Fifty years ago, Gordon Moore forecast a bright future for VLSI technology scaling. However, scaling cannot be sustained indefinitely. The field of computing is already struggling with delay and bandwidth required to access memory ("the memory wall"), and with energy dissipation ("the power wall"). These challenging issues calls for significant research investments to develop new architectures for next generation computing systems.

Present work is divided into two parts. The first part is dedicated to analysis and optimization of parallel and manycore architectures. The second part of my work is devoted to developing a new massively parallel processing architecture, based on the integration of a sequential processor to massively parallel SIMD in-memory computing.

In the first part of my thesis, as part of my first manuscript, I describe the development of closed-form analytical optimization frameworks for multicore architectures. I consider a workload comprising a consecutive sequence of program execution segments, where each segment can either be executed on general-purpose processor or offloaded to a heterogeneous limited range accelerator, and research the following question: which subset of the accelerators should be integrated and what is the optimal resource allocation among them?
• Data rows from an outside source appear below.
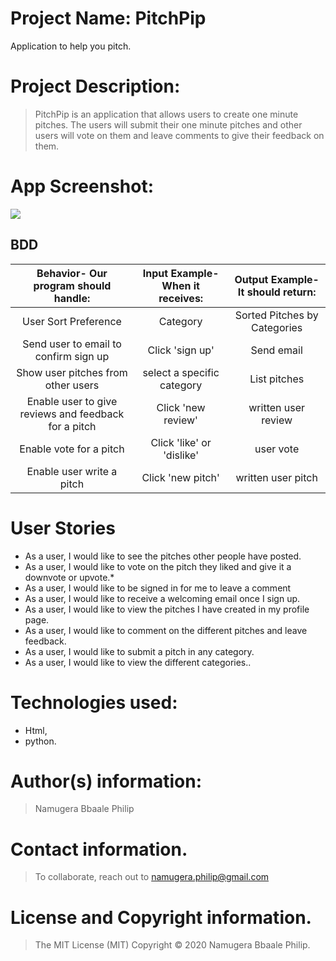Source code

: # Project Name: PitchPip
Application to help you pitch.

# Project Description:
> PitchPip is an application that allows users to create one minute pitches. The users will submit their one minute pitches and other users will vote on them and leave comments to give their feedback on them.

# App Screenshot:
<img src="https://github.com/scrupycoco/PitchPip/blob/master/app/static/screenshot1.png">

## BDD
| Behavior- Our program should handle: | Input Example- When it receives: | Output Example- It should return: |
| :-------------: | :-------------: | :-------------: |
| User Sort Preference | Category | Sorted Pitches by Categories |
| Send user to email to confirm sign up | Click 'sign up'  | Send email |
| Show user pitches from other users | select a specific category | List pitches |
| Enable user to give reviews and feedback for a pitch | Click 'new review' | written user review |
| Enable vote for a pitch | Click 'like' or 'dislike' | user vote |
| Enable user write a pitch | Click 'new pitch' | written user pitch |

# User Stories
* As a user, I would like to see the pitches other people have posted.
* As a user, I would like to vote on the pitch they liked and give it a downvote or upvote.*
* As a user, I would like to be signed in for me to leave a comment
* As a user, I would like to receive a welcoming email once I sign up.
* As a user, I would like to view the pitches I have created in my profile page.
* As a user, I would like to comment on the different pitches and leave feedback.
* As a user, I would like to submit a pitch in any category.
* As a user, I would like to view the different categories..

# Technologies used: 
* Html,
* python.

# Author(s) information: 
> Namugera Bbaale Philip

# Contact information.
> To collaborate, reach out to namugera.philip@gmail.com

# License and Copyright information.
> The MIT License (MIT) Copyright © 2020 Namugera Bbaale Philip.
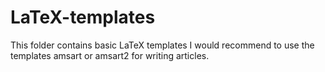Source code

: # LaTeX-templates
This folder contains basic LaTeX templates
I would recommend to use the templates amsart or amsart2 for writing articles.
In my second manuscript I address the following complementary research question: Given a multicore and a workload consisting of concurrent tasks and resource constraints, what is the optimal selection of a subset of the available cores and what is the optimal resource allocation among them?

In my third manuscript I research the following question: given (a) a multicore architecture consisting of last level cache (LLC), processing cores and a NoC interconnecting the cores and the LLC; (b) workloads consisting of sequential and concurrent tasks; and (c) physical resource constraints (area, power, execution time, off-chip bandwidth), what is the optimal selection of a subset of the available processing cores and what is the optimal resource allocation among all blocks?
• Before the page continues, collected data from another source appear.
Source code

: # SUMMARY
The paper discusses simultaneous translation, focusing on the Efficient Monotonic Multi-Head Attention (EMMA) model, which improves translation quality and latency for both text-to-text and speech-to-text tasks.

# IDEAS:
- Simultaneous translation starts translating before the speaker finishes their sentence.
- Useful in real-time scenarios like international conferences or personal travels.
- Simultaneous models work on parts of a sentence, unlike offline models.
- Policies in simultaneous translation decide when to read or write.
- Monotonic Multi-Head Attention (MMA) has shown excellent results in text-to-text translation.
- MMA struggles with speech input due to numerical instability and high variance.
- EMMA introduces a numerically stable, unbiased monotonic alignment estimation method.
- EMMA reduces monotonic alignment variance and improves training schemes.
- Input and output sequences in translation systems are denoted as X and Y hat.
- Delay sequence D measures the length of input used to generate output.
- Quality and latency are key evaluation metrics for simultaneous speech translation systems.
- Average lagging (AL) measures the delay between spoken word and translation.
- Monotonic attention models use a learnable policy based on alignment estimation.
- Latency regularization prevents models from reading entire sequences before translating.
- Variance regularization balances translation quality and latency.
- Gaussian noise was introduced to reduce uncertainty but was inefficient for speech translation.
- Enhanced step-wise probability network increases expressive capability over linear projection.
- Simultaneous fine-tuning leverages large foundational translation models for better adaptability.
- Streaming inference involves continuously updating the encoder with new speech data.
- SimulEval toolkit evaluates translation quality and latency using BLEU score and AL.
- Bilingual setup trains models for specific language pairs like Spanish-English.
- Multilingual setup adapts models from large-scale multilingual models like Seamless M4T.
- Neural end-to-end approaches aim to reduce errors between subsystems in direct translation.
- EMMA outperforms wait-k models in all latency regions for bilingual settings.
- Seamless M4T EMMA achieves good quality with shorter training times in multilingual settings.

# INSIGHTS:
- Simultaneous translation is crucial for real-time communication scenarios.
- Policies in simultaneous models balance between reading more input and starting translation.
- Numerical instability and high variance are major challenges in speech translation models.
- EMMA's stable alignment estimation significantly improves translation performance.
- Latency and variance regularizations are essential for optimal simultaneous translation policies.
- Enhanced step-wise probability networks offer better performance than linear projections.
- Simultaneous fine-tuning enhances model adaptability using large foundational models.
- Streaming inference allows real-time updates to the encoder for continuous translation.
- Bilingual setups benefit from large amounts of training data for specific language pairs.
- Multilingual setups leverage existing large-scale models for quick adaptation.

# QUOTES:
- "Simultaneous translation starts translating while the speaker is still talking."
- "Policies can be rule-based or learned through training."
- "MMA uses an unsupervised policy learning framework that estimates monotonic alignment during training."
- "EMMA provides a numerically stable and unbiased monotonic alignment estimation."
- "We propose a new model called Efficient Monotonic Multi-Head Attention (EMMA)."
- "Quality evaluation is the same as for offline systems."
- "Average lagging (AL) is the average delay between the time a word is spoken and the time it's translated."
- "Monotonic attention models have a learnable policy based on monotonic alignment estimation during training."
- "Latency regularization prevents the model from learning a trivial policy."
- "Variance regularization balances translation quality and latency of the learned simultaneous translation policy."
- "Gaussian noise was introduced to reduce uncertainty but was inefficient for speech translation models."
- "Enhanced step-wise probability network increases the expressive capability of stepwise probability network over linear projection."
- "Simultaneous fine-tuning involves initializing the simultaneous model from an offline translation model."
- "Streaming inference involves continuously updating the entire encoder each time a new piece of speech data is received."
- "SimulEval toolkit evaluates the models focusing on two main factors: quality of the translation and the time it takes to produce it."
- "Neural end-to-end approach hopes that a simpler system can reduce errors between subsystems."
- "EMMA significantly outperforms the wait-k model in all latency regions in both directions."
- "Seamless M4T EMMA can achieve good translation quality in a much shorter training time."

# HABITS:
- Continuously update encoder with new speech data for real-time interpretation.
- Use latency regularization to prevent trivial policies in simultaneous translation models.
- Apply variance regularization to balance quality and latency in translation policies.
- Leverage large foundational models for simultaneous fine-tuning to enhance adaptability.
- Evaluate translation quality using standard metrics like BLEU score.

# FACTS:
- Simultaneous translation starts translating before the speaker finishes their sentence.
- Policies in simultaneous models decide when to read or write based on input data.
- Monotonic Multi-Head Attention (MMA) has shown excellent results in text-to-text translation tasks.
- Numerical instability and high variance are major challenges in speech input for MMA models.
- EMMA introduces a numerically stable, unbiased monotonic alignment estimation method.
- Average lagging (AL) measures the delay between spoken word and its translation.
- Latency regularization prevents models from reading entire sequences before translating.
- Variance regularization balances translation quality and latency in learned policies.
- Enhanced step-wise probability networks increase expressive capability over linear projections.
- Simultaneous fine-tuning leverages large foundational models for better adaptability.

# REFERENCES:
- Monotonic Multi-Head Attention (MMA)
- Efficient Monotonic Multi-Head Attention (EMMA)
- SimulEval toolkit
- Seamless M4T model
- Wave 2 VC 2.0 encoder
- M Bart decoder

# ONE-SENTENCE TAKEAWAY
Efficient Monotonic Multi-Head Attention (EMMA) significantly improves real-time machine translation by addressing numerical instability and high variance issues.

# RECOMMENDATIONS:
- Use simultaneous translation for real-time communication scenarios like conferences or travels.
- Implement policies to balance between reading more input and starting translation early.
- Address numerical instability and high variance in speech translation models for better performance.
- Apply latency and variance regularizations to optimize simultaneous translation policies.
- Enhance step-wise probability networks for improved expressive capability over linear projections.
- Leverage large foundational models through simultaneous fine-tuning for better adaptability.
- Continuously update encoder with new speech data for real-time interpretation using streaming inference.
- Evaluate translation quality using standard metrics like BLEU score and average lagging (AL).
In the second part of my thesis, as part of my forth manuscript, I detail GP-SIMD, a novel and promising hybrid general purpose-SIMD computer architecture that resolves the issue of synchronization by in-memory computing, through combining data storage and massively parallel processing. Comparative analysis shows that this novel architecture may outperform Associative Processor as well as a variety of conventional architectures.

In my fifth manuscript I detailed an efficient implementation of Dense Matrix Multiplication (DMM) and Sparse Matrix Multiplication (SpMM) on GP-SIMD. GP-SIMD is shown to be more power efficient than the Associative Processor and a variety of conventional architectures.

In my sixth manuscript, I propose and investigate a resistive implementation of the GP-SIMD architecture. GP-SIMD SRAM shared memory array consumes over 96% of the die size. This array consumes leakage power, and further, as CMOS feature scaling slows down, conventional SRAM memory experience scalability problems. We thus searched for alternative non-volatile implementation of the shared memory array. In this work I show that resistive memory technology potentially allows scaling the GP-SIMD from few millions to few hundred millions of processing units on a single silicon die.